Pain was constant now. His muscles screamed, his chest tightened, his head throbbed. Sometimes he thought he'd break apart, that his body wasn't built for this. But he kept going. Because every time he pushed past the pain, something shifted. Something inside him cracked open, just a little.

Tonight was different. He could feel it the moment he started. The Qi didn't just burn—it flowed. Rough, uneven, but flowing nonetheless. His body resisted, but he forced it through, guiding it along paths he barely understood. His grandfather's voice echoed in his memory: "Meridians are rivers. Clear them, and the world will flow through you."

Adrian gritted his teeth. He imagined rivers inside him, clogged with debris, blocked by years of ordinary living. He pushed the Qi harder, forcing it through. The pain was unbearable. His vision blurred, his breath came ragged, and blood filled his mouth. He coughed, crimson staining the rooftop floor.

For a moment, he thought he'd failed. That his body had rejected the path. That he'd die here, alone, chasing a dream that wasn't meant for him.

But then the pendant flared.

Emerald light bathed him, warm and steady. The Qi surged, not violently this time, but with purpose. It flowed through him like water breaking a dam, clearing the blockages, opening the rivers.

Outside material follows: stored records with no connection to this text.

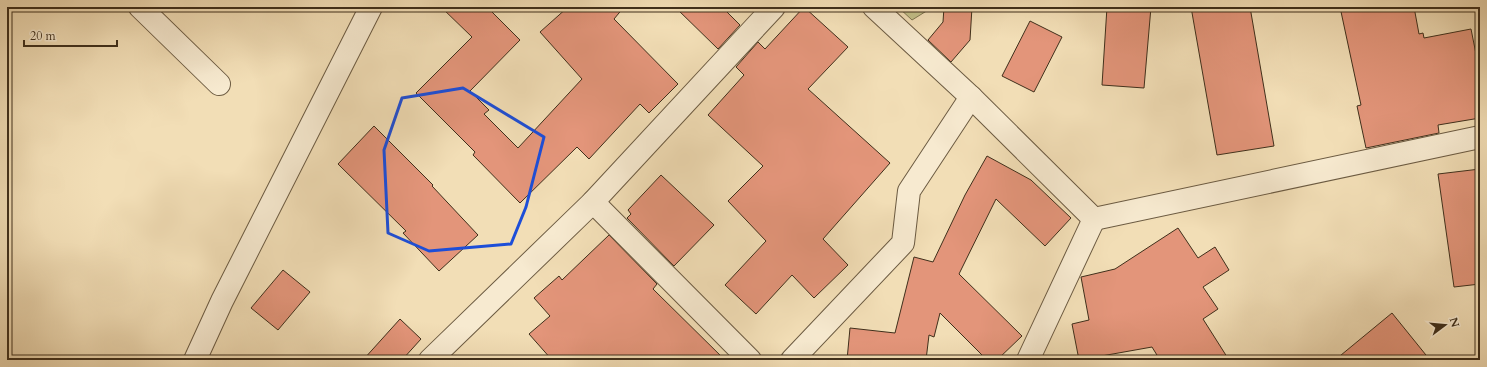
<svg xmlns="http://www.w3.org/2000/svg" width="1487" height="367" font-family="Cardo,serif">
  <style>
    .green { fill: #c2bf88; stroke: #807752 }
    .building { fill: #e3957a; stroke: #3f2f1b }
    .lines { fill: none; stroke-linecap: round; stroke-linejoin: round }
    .minor-casing { stroke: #6c5b42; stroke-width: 24 }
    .minor { stroke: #f7ead0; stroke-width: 22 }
    .marked { fill: none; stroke: #1d4ed8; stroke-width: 3; stroke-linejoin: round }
  </style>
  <rect width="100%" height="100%" fill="#f2deb6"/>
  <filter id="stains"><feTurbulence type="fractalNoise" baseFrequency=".005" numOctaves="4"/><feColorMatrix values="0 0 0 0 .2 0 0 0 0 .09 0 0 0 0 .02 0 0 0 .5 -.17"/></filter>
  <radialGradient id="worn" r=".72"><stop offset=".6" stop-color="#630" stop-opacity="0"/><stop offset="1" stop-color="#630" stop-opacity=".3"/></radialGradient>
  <polygon class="green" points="898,7 933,7 912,20"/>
  <g class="building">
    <polygon points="441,7 487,7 520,40 470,91 489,110 484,114 518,148 582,79 540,32 568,7 624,7 614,19 678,84 649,113 640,104 589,159 577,147 520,203 473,155 475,152 416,93 472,37"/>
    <polygon points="675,7 722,7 740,25 718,49"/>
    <polygon points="804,7 848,47 808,89 890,163 823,239 848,265 814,298 792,275 756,314 725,285 766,241 728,201 763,166 708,115 744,75 736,67 758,42 765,49"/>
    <polygon points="944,7 972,7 970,40 951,62 928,40 943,22"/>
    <polygon points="1107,7 1151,7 1144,88 1102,85"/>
    <polygon points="1191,7 1250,7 1274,146 1217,155"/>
    <polygon points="1340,7 1414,7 1419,34 1423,33 1424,38 1471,29 1480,74 1480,118 1438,125 1439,133 1366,148 1357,106 1361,105"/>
    <polygon points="1030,21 1062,37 1034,92 1002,76"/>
    <polygon points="374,126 433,185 432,186 478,235 439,271 403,233 406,231 338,164"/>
    <polygon points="987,156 1031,180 1071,218 1045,246 996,199 959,274 1022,336 997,360 987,360 940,313 934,337 929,335 926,360 847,360 850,328 895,333 914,257 933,262 965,195"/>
    <polygon points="1480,169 1480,284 1454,287 1438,174"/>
    <polygon points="661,175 714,225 674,266 627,218 631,214 628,210"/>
    <polygon points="1178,228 1198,258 1215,247 1229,270 1203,287 1218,309 1203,319 1229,360 1160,360 1152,347 1079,360 1072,324 1089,320 1081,277 1115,269"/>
    <polygon points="609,235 657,284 653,289 725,360 552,360 529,334 550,316 534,298 559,276 562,280"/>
    <polygon points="283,270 310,292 278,330 251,308"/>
    <polygon points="1392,313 1430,360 1335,360"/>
    <polygon points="400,319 421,339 402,360 363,360"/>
  </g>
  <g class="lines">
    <defs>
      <g id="minor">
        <polyline points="140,7 219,84"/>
        <polyline points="874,7 971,97 1094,219"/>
        <polyline points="593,202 750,360"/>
        <polyline points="1094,219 1480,137"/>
        <polyline points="195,360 222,301 371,7"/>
        <polyline points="430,360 593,202 774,7"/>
        <polyline points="792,360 903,243 909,191 971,97"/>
        <polyline points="1028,360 1094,219"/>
      </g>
    </defs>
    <use href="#minor" class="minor-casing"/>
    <use href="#minor" class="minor"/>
  </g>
  <path class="marked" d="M 463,88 L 544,137 L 526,207 L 511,244 L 429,251 L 388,233 L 384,150 L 402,98 Z"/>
  <rect width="1487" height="367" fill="none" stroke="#f2deb6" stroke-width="24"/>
  <rect x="8" y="8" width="1471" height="351" fill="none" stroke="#3f2f1b" stroke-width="2"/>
  <rect x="12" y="12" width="1463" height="343" fill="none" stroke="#3f2f1b"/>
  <g transform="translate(1445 325) rotate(74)" stroke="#f7ead0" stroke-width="3" paint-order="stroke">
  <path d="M0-3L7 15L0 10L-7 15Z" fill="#3f2f1b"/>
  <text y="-6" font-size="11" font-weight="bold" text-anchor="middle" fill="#3f2f1b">N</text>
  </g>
  <path d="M24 40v6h93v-6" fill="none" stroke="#3f2f1b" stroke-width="2"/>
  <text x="30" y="40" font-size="12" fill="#3f2f1b" stroke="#f7ead0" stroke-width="3" paint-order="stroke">20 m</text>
  <rect width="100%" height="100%" filter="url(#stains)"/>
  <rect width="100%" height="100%" fill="url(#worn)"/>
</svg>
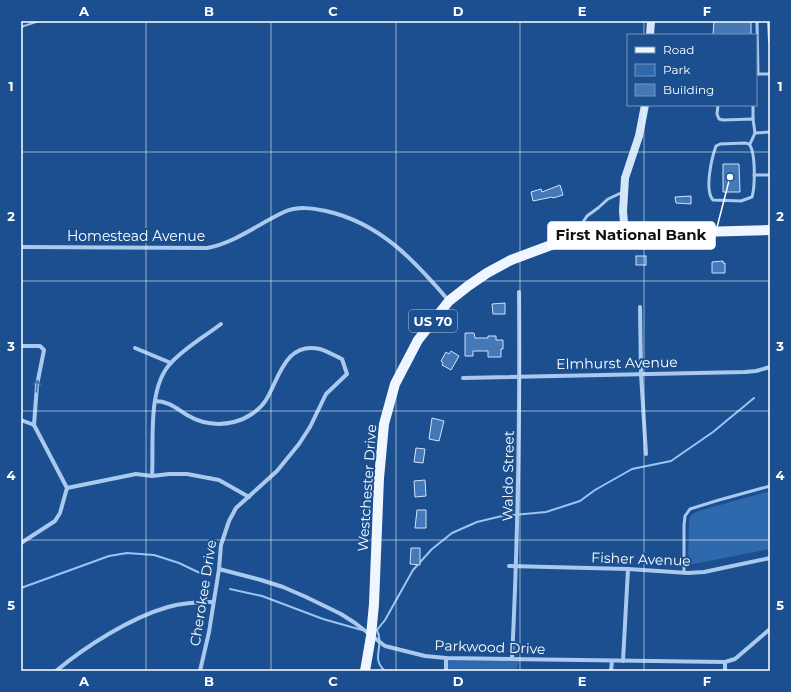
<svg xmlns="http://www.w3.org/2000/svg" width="791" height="692" viewBox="0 0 791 692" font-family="Montserrat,sans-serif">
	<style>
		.green { fill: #2e69ad }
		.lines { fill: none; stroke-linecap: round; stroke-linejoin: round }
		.stream { stroke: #9cc4f0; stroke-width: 2 }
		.building { fill: #4478b7; stroke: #cfe3fa }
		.lane { stroke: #a9c9ee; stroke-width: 3 }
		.street { stroke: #a9c9ee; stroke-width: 4 }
		.secondary { stroke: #d6e6fa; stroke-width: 8 }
		.primary { stroke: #f0f6ff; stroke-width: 10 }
		.oneway { stroke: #4674ac }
		.grid { fill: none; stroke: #fff; stroke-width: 1; stroke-opacity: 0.55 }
		.labels { text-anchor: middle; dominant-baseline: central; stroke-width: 4; stroke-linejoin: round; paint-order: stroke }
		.shield { fill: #1b4f8f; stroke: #bbcadd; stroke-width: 1 }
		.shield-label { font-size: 13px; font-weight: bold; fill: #fff }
		.street-label { font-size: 14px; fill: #fff; stroke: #1b4f8f }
		.leader { fill: none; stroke: #fff; stroke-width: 1.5 }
		.callout-dot { fill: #fff; stroke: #1b4f8f; stroke-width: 1.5 }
		.callout { fill: #fff; stroke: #fff; stroke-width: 1.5 }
		.callout-label { font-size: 15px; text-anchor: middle; font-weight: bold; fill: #111 }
		.neatline { fill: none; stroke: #fff; stroke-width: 1.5 }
		.grid-label { font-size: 13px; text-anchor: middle; font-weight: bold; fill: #fff }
	</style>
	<rect width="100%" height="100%" fill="#1b4f8f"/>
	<g class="green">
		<path d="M770,491V549L688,565L689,521L691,515L698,511Z"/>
		<path d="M446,658L520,659L516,671H446Z"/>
	</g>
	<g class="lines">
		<g class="stream">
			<path d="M21,27L39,21"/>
			<path d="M21,588L109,556L127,553L154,555L179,563L204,575"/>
			<path d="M230,589L262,596L323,619L362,630"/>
			<path d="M377,630L385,620L413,570L432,549L452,533L477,522L502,516L546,512L580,501L595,490L632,469L671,461L713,432L754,398"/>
			<path d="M377,630C385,647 370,658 385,671"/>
		</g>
	</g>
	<g class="building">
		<path d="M714,21H751V35H713Z"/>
		<path d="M723,164H739L740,192H723Z"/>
		<path d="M560,185L563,195L553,198L552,197L533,201L531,192L541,189L542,192Z"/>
		<path d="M691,196V204L676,203L675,197Z"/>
		<rect x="636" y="256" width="10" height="9"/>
		<path d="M723,261V263H725V273H712V262Z"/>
		<path d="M505,303V314H493L492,304Z"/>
		<path d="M465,333H474L475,338H488V336H496V340H503V349H501V357H488V351H473V356H465Z"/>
		<path d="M451,351L459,356L451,370L442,365L443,363L441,361L446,352L449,354Z"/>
		<path d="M432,418L444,421L439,441L429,439Z"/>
		<path d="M416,448L425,449L423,463L414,462Z"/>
		<path d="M425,480L426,496L415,497L414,481Z"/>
		<path d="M417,510H426V528H415Z"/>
		<path d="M411,548H420V565L410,564Z"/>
	</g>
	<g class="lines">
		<g class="lane">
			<path d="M757,21L758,74"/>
			<path d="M756,74H770"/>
			<path d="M718,105L717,114L719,119L723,120L753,119L755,133L750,144"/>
			<path d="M753,119V105"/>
			<path d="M755,133L770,132"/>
			<path d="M745,143L749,144C756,152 755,187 752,197L741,201L713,200C704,190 712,157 716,146L720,144Z"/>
			<path d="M754,175H770"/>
			<path d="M581,237L583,222L587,216L598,208L608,199L623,192"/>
			<path d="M684,573V525L685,516L690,509L719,500L770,486"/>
		</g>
		<g class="street">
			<path d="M769,21L770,41"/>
			<path d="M21,247L207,248C235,243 258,224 284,212C298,206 312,208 326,211C380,223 414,260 449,301"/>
			<path d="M640,307L641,374L646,454"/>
			<path d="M21,346H40L44,350L37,385L34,425L67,488L60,513L55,521L21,543"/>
			<path d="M135,348L171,363"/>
			<path d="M463,378L745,372L756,371L770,367"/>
			<path d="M155,401C168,401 176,408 187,415C202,424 217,426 234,422C246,419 259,411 266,400C279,379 285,341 320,349C327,351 335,356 342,359L347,374L326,394L310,427L299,444L277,471L236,508L229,521L221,545L219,569L209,632L200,671"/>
			<path d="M21,420L34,425"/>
			<path d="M152,476C154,444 147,389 170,364C184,348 204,337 221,324"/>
			<path d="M67,488L136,474L152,476L169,474H187L219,480L249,497"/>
			<path d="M509,566L628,569L688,573L704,572L770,558"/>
			<path d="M219,569L261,580L283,587L306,597L341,614L355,623L385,646L425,656L446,658L725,662L735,659L770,629"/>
			<path d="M512,659C518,537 520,415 519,292"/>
			<path d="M623,661L628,569"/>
			<path d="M56,671C86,646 130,618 168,607C182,603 198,602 213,602"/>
			<path d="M446,671V658"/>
			<path d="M611,671L612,661"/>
			<path d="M725,671V662"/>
		</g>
		<g class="secondary">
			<path d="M650,35L651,21"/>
			<path d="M625,234L623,211L625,178L639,136L645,105"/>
		</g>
		<path class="primary" d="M365,671L371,636L374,604L379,478L384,424L395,384L418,340L449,301L468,286L487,273L511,260L554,244L581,238L625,234L770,230"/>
	</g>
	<defs><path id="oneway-shaft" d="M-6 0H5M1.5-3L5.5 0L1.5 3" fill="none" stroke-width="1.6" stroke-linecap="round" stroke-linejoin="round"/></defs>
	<use class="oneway" href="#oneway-shaft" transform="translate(37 386) rotate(-83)"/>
	<path class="grid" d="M146,21V671M271,21V671M396,21V671M520,21V671M644,21V35M644,105V671M21,152H770M21,281H770M21,411H770M21,540H770"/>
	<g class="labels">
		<rect class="shield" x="409" y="310" width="48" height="22" rx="3"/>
		<g class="shield-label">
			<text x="433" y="321">US 70</text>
		</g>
		<g class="street-label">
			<text x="136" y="236">Homestead Avenue</text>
			<text transform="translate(617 363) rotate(-1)">Elmhurst Avenue</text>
			<text transform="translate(508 476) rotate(-89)">Waldo Street</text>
			<text transform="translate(367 488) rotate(-86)">Westchester Drive</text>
			<text transform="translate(641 559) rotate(2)">Fisher Avenue</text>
			<text transform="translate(203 593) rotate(-81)">Cherokee Drive</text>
			<text transform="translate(490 647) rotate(2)">Parkwood Drive</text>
		</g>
	</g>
	<path class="leader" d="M730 177L715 235"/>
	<circle class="callout-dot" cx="730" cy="177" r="4"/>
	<rect class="callout" x="548" y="222" width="167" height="27" rx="4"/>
	<g class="callout-label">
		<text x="631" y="240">First National Bank</text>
	</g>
	<rect width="791" height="692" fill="none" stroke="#1b4f8f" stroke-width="44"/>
	<rect x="627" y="34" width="130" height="72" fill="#1b4f8f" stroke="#7695bc"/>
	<rect x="635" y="47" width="20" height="6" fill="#f0f6ff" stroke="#7695bc"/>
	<text x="663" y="54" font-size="12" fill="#ffffff">Road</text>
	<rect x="635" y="64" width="20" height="12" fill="#2e69ad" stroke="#7695bc"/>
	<text x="663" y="74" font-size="12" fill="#ffffff">Park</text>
	<rect x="635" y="84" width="20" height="12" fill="#4478b7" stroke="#7695bc"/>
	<text x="663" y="94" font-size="12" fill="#ffffff">Building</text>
	<rect x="22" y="22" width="747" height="648" class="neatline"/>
	<g class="grid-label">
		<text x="84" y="16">A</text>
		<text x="209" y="16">B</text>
		<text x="333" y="16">C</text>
		<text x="458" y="16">D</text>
		<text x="582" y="16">E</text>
		<text x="707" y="16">F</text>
		<text x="11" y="91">1</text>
		<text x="780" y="91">1</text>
		<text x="11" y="221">2</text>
		<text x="780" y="221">2</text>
		<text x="11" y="351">3</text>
		<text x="780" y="351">3</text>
		<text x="11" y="480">4</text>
		<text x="780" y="480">4</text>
		<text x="11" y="610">5</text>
		<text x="780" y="610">5</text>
		<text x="84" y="686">A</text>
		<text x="209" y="686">B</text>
		<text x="333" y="686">C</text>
		<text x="458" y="686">D</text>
		<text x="582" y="686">E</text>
		<text x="707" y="686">F</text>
	</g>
</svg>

His body trembled, his mind screamed, but the energy kept moving, unstoppable.

Adrian gasped, clutching the pendant. His veins burned, but beneath the pain was something else clarity. His senses sharpened. He could hear the distant hum of traffic, the rustle of leaves blocks away, even the faint rhythm of footsteps on the street below. The world wasn't just noise anymore. It was alive. Connected.

He opened his eyes, and the city looked different. Colors were sharper, edges clearer. The night air carried scents he'd never noticed—the tang of gasoline, the sweetness of street food, the faint metallic bite of rain on concrete. It was overwhelming, but exhilarating.

He laughed, breathless and hoarse. "I did it," he whispered. "I actually did it."

The rooftop felt like a battlefield, his body the casualty, but he had won. He had opened his first meridian. It wasn't perfect—his body still ached, his chest still throbbed—but it was progress. Real progress.

He lay back, staring at the stars hidden behind smog. For the first time, he felt like he belonged to something bigger. The pain hadn't broken him. It had reshaped him.

But the victory was bittersweet. He knew this was only the beginning. One meridian opened meant dozens more to go. Each one would be harder, more dangerous. And the shadows hunting him wouldn't wait for him to finish.

Still, Adrian smiled. He had cracked the shell. He wasn't just a man fumbling in the dark anymore. He was a cultivator, however fledgling. And that meant he had a chance.

He closed his eyes, exhaustion pulling him under. The pendant pulsed against his chest, steady and reassuring. Tomorrow, the pain would return. Tomorrow, the fight would continue. But tonight, he allowed himself a moment of triumph.

Adrian Reyes, he's no longer normal, had taken his first true step into the extraordinary.